Keitel no dijo nada, pero Ernst percibió que giraba la cabeza hacia él, inseguro.

– Es una broma, amigo mío -aseguró-. Y ahora permítame darle una noticia estupenda sobre nuestra Marina.

13

En la plaza Noviembre de 1923 se alzaba una estatua de bronce patinado que representaba a Hitler de pie y erguido entre soldados caídos, pero nobles. Era impresionante, pero estaba localizada en un vecindario muy diferente de los que Paul Schumann había visto en Berlín. El viento arenoso arrastraba papeles; en el aire pendía un acre olor a basura. Los vendedores ambulantes voceaban mercaderías y fruta barata; un pintor, con un carrito desvencijado, ofrecía a los viandantes hacerles un retrato por unas pocas monedas. En los portales ganduleaban envejecidas prostitutas sin licencia o jóvenes chulos. Por las aceras pasaban, cojeando o sobre ruedas, mendigos a los que les faltaba algún miembro, provistos de estrafalarias prótesis de metal y piel. Uno de ellos tenía un letrero prendido al pecho: «Di mis piernas por mi país. ¿Qué puede darme usted?».

Era como si Paul hubiera atravesado la cortina tras la cual Hitler había barrido toda la basura, los indeseables de Berlín.

Después de franquear un herrumbroso portón de hierro, se sentó frente a la estatua del Führer ; cinco o seis bancos estaban ya ocupados. Por una placa de bronce se enteró de que el monumento estaba dedicado al Putsch de la Cervecería en que, en el otoño de 1923, según la pesada prosa grabada en el metal, los nobles visionarios del nacionalsocialismo se habían hecho cargo heroicamente del corrupto Estado de Weimar, para intentar arrebatar el país de manos de los que le habían apuñalado por la espalda (el idioma alemán, como Paul bien sabía, era muy dado a combinar en una sola palabra tantas como fuera posible).

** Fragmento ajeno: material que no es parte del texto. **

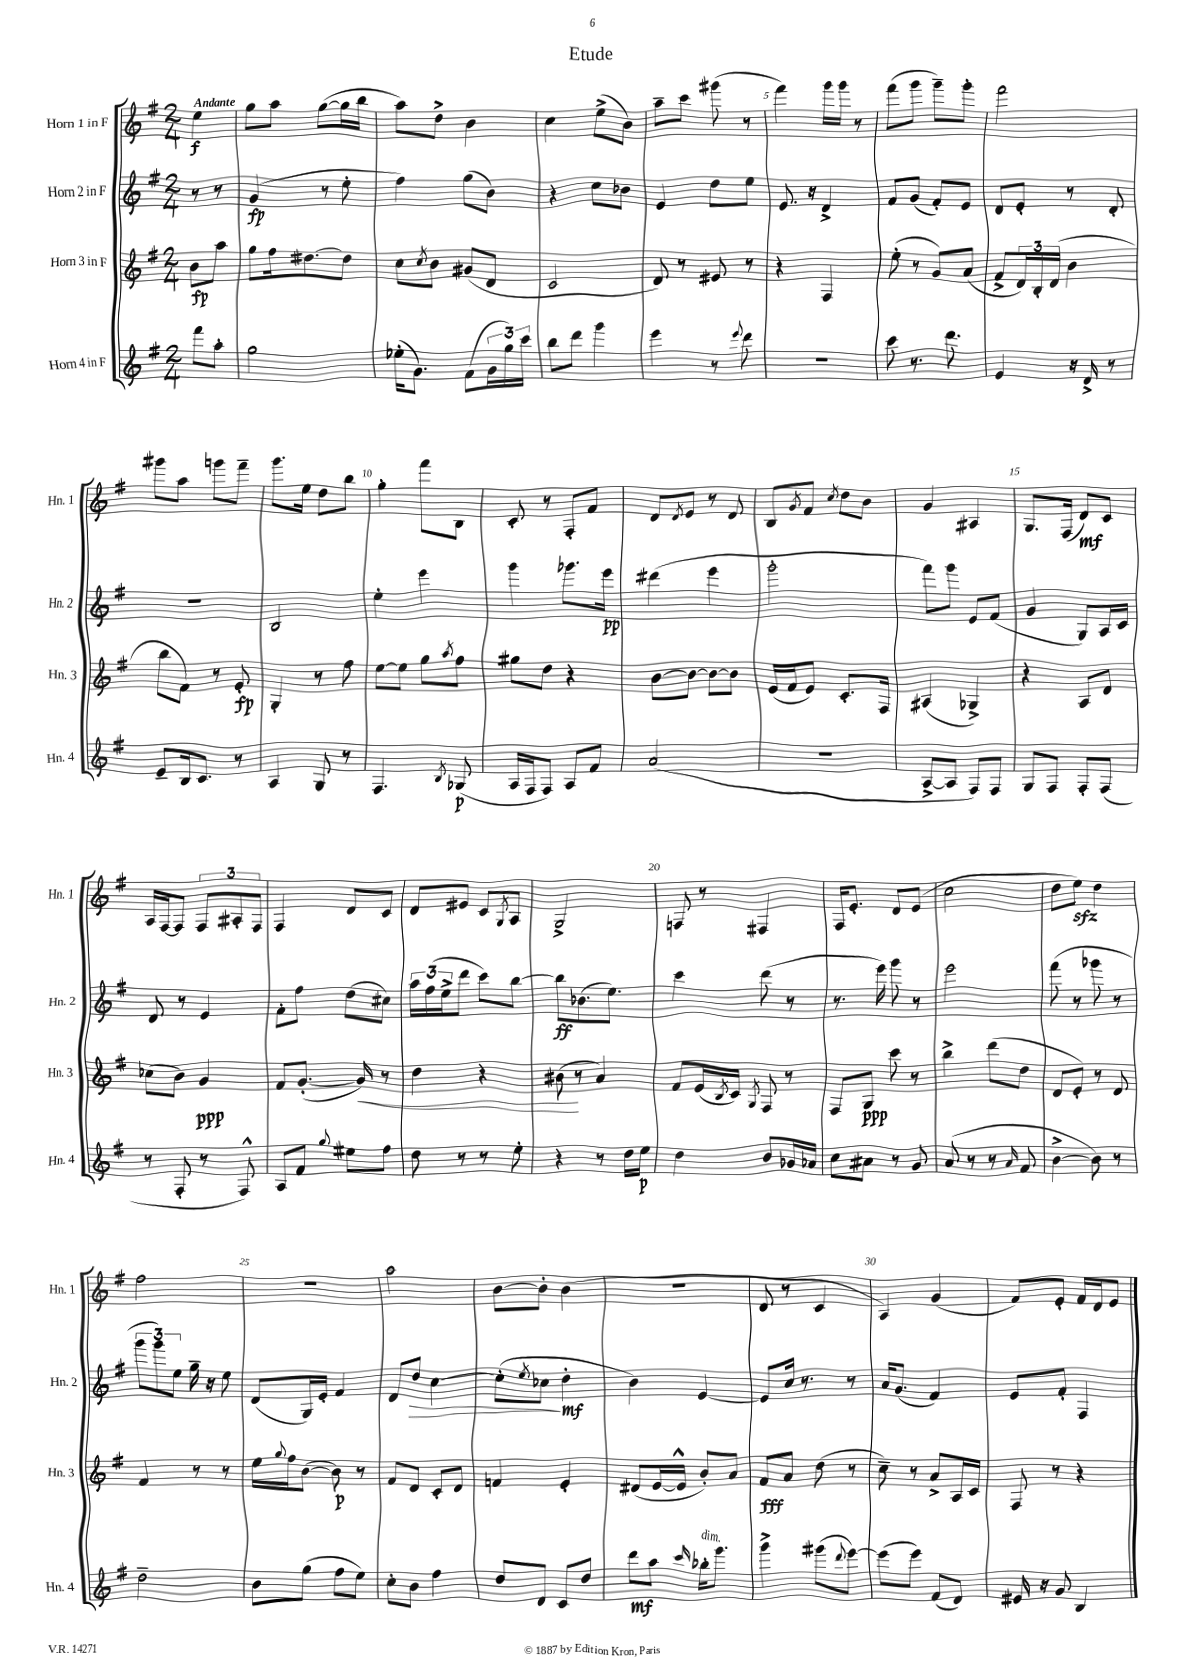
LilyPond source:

Muy pronto, aburrido por esos largos y apasionados elogios a Hitler y Göring, volvió a sentarse y se secó la cara. El sol ya estaba bajo, pero aún refulgente; el calor era inmisericorde. Apenas llevaba un par de minutos esperando cuando Reggie Morgan cruzó la calle y fue a reunirse con él.

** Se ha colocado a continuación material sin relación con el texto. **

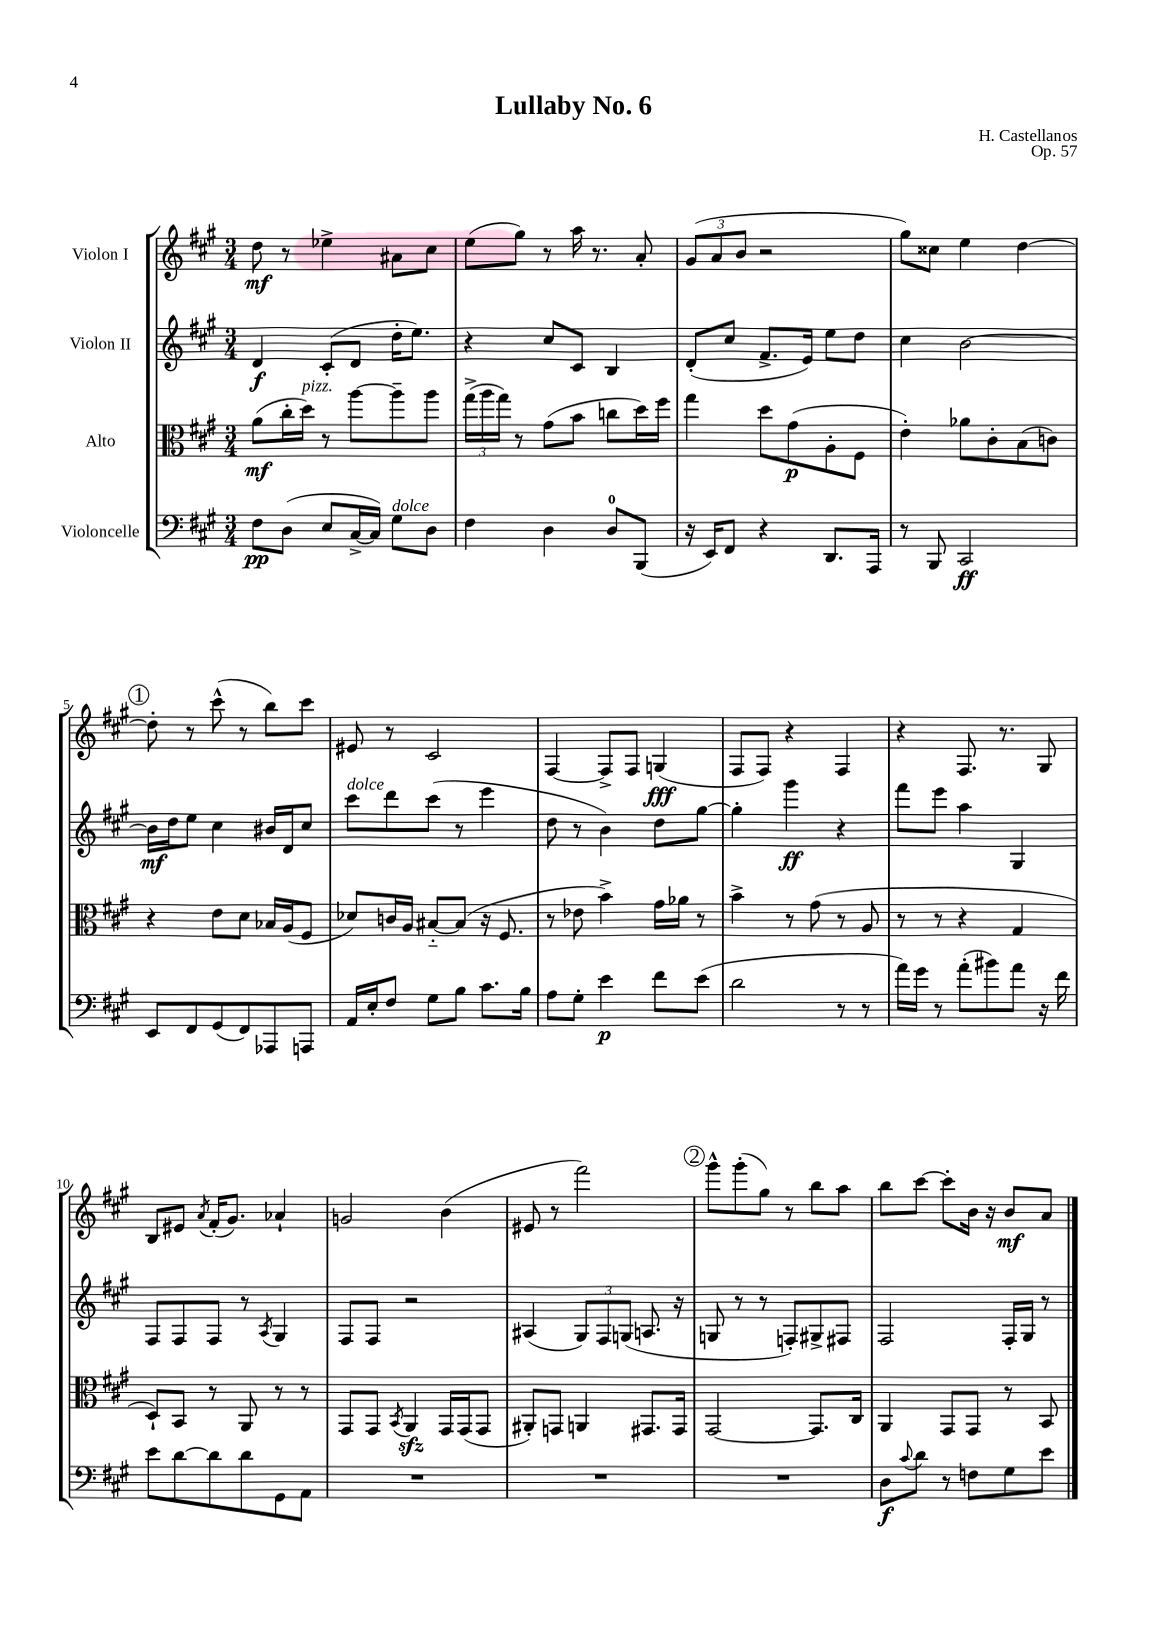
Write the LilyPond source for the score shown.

\header { title = "Lullaby No. 6" composer = "H. Castellanos" opus = "Op. 57" }
<<
\new StaffGroup <<
\new Staff = "s0" \with { instrumentName = "Violon I" } {
    \clef treble \key a \major \numericTimeSignature \time 3/4
    d''8\mf r8 ees''4-> ais'8 cis''8 |
    e''8( gis''8) r8 a''16 r8. a'8-. |
    \tuplet 3/2 { gis'8( a'8 b'8 } r2 |
    gis''8) cisis''8 e''4 d''4~ |
    \mark \markup { \circle "1" } d''8-. r8 cis'''8-^( r8 b''8) cis'''8 |
    eis'8 r8 cis'2 |
    fis4~ fis8-> fis8 g4\fff( |
    fis8 fis8) r4 fis4 |
    r4 fis8. r8. gis8 |
    b8 eis'8 \acciaccatura { a'8 } fis'16-.( gis'8.) aes'4-! |
    g'2 b'4( |
    eis'8 r8 fis'''2) |
    \mark \markup { \circle "2" } gis'''8-^ gis'''8-.( gis''8) r8 b''8 a''8 |
    b''8 cis'''8~ cis'''8-. b'16 r16 b'8\mf a'8 \bar "|." |
}
\new Staff = "s1" \with { instrumentName = "Violon II" } {
    \clef treble \key a \major \numericTimeSignature \time 3/4
    d'4\f cis'8-.( d'8 d''16-. e''8.) |
    r4 cis''8 cis'8 b4 |
    d'8-.( cis''8 fis'8.-> e'16) e''8 d''8 |
    cis''4 b'2~ |
    \mark \markup { \circle "1" } b'16\mf d''16 e''8 cis''4 bis'16 d'16 cis''8 |
    cis'''8^\markup { \italic "dolce" } d'''8 cis'''8( r8 e'''4 |
    d''8 r8 b'4) d''8 gis''8~ |
    gis''4-. gis'''4\ff r4 |
    fis'''8 e'''8 a''4 gis4 |
    fis8 fis8 fis8 r8 \acciaccatura { a8 } gis4 |
    fis8 fis8 r2 |
    ais4( \tuplet 3/2 { gis8) fis8 g8( } a8. r16 |
    \mark \markup { \circle "2" } g8 r8 r8 f8-.) gis8-> fis8 |
    fis2 fis16-. gis16 r8 \bar "|." |
}
\new Staff = "s2" \with { instrumentName = "Alto" } {
    \clef alto \key a \major \numericTimeSignature \time 3/4
    a'8\mf( cis''16-. d''16^\markup { \italic "pizz." }) r8 a''8~ a''8-- a''8 |
    \tuplet 3/2 { gis''16->( a''16 gis''16) } r8 gis'8( b'8 c''8 d''16) fis''16 |
    gis''4 d''8 gis'8\p( a8-. fis8 |
    e'4-.) aes'8 cis'8-. b8( c'8) |
    \mark \markup { \circle "1" } r4 e'8 d'8 bes16 a16( fis8 |
    des'8) c'16 a16 bis8~-_ bis8( r16 fis8. |
    r8 ees'8 b'4->) gis'16 aes'16 r8 |
    b'4-> r8 gis'8( r8 a8 |
    r8 r8 r4 gis4 |
    d8-!) b,8 r8 a,8 r8 r8 |
    gis,8 gis,8 \acciaccatura { b,8 } a,4\sfz gis,16 gis,16( gis,8 |
    ais,8-.) g,8 a,4 gis,8. gis,16 |
    \mark \markup { \circle "2" } gis,2~ gis,8. cis16 |
    a,4 gis,8 gis,8 r8 b,8 \bar "|." |
}
\new Staff = "s3" \with { instrumentName = "Violoncelle" } {
    \clef bass \key a \major \numericTimeSignature \time 3/4
    fis8\pp d8( e8 cis16~-> cis16) gis8^\markup { \italic "dolce" } d8 |
    fis4 d4 d8-0 b,,8( |
    r16 e,16) fis,8 r4 d,8. a,,16 |
    r8 b,,8 cis,2\ff |
    \mark \markup { \circle "1" } e,8 fis,8 gis,8( fis,8) aes,,8 a,,8 |
    a,16 e16-. fis8 gis8 b8 cis'8. b16 |
    a8 gis8-. e'4\p fis'8 e'8( |
    d'2 r8 r8 |
    a'16) gis'16 r8 a'8-.( bis'8) a'8 r16 fis'16 |
    e'8 d'8~ d'8 d'8 gis,8 a,8 |
    R2. |
    R2. |
    \mark \markup { \circle "2" } R2. |
    d8\f \appoggiatura { cis'8 } d'8 r8 f8 gis8 e'8 \bar "|." |
}
>>
>>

– Ya veo que has encontrado el lugar sin dificultad. -Hablaba nuevamente en su impecable alemán. Señaló la estatua con un ademán, riendo, y bajó la voz-. Glorioso, ¿eh? La verdad es que un montón de borrachos trató de apoderarse de Munich y los aplastaron como a moscas. Al primer disparo Hitler se arrojó a tierra; sólo sobrevivió porque se cubrió con el cuerpo de un «camarada». -Luego observó a Paul de arriba abajo-. Se te ve diferente. El pelo. La ropa. -Su mirada se centró en la tirita-. ¿Qué te ha pasado?

Él le explicó lo de la pelea con los Camisas Pardas. Morgan frunció el entrecejo.

– ¿Fue por lo del pasaje Dresden? ¿Iban por ti?

– No. Estaban golpeando a los dueños de una librería. Yo no quería entrometerme, pero no podía permitir que los mataran. Me he cambiado de ropa y de peinado. Pero tendré que mantenerme lejos de los Camisas Pardas.

Morgan asintió.

– No creo que haya mucho peligro. No mencionarán el asunto a la SS ni a la Gestapo; prefieren buscar venganza por sí mismos. Pero los tíos con quienes te has liado se quedarán cerca de la calle Rosenthaler. Nunca se alejan mucho. ¿No tienes más lesión que ésa? La mano con que disparas… ¿está bien?

– Bien, sí.

– Me alegro. Pero anda con cuidado, Paul. Por algo así te matan. Sin preguntas, sin arresto. Podrían haberte ejecutado allí mismo.